Look below for the lines from the one with "Structures marked on this image (semi-automatically" to the one with "- T9 vertebra: (187, 122, 320, 307)", and copy exactly those lines, both ends included.

+++ DATA TO USE

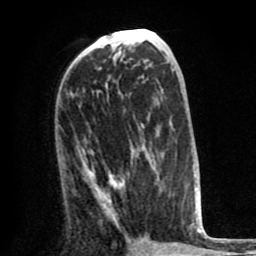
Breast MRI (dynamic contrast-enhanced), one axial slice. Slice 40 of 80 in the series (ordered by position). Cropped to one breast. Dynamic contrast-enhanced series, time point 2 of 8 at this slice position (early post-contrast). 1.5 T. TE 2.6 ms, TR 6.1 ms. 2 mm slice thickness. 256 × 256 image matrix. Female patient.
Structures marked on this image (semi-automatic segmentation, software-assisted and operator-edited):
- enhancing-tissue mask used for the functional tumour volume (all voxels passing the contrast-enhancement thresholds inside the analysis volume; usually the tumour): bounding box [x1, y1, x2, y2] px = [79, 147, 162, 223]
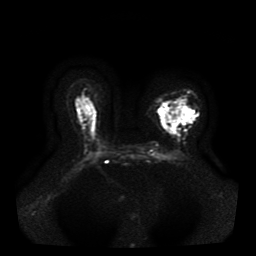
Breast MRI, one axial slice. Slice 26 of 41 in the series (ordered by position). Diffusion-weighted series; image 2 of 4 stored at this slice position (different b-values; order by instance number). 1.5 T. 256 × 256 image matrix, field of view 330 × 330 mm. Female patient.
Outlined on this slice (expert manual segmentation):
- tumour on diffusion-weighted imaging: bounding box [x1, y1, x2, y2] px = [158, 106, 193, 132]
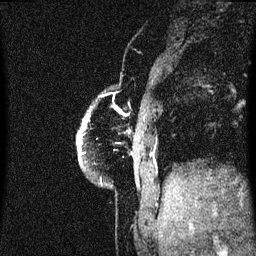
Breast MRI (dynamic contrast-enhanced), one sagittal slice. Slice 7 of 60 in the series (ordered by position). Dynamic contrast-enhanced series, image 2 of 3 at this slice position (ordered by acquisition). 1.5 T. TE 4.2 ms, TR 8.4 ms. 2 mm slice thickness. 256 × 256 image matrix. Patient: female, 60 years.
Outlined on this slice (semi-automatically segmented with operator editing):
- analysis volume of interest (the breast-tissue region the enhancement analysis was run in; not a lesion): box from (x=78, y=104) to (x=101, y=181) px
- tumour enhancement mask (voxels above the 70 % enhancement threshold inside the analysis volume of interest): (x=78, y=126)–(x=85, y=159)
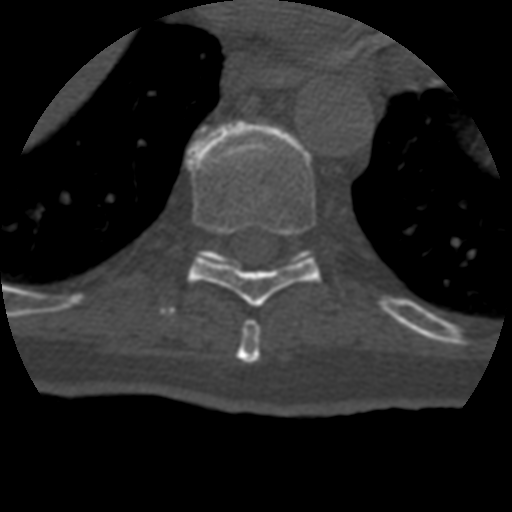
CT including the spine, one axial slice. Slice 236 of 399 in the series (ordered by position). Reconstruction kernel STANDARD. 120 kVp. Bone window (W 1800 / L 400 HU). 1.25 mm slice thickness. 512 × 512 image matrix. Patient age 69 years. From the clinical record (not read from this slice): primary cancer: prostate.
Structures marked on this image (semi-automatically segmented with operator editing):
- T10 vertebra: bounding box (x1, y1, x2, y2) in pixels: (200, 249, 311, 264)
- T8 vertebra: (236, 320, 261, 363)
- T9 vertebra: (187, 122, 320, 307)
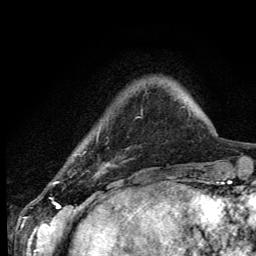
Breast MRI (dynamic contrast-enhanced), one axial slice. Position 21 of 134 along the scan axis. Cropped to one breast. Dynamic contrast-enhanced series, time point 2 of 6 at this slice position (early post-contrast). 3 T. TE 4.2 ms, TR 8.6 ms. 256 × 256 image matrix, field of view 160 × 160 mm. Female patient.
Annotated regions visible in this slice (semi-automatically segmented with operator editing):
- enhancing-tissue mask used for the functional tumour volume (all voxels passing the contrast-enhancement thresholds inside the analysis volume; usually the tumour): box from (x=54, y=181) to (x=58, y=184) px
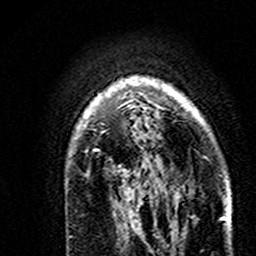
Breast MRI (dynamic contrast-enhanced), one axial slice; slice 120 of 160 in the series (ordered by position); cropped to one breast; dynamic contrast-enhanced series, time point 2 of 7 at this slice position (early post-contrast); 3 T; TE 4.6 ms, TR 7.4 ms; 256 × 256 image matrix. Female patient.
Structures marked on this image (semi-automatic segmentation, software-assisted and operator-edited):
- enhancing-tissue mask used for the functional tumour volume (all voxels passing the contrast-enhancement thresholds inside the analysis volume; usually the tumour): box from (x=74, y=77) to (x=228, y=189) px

++++++

__EXERCISE SOLUTION__
Structures marked on this image (semi-automatically segmented with operator editing):
- T10 vertebra: bounding box (x1, y1, x2, y2) in pixels: (200, 249, 311, 264)
- T8 vertebra: (236, 320, 261, 363)
- T9 vertebra: (187, 122, 320, 307)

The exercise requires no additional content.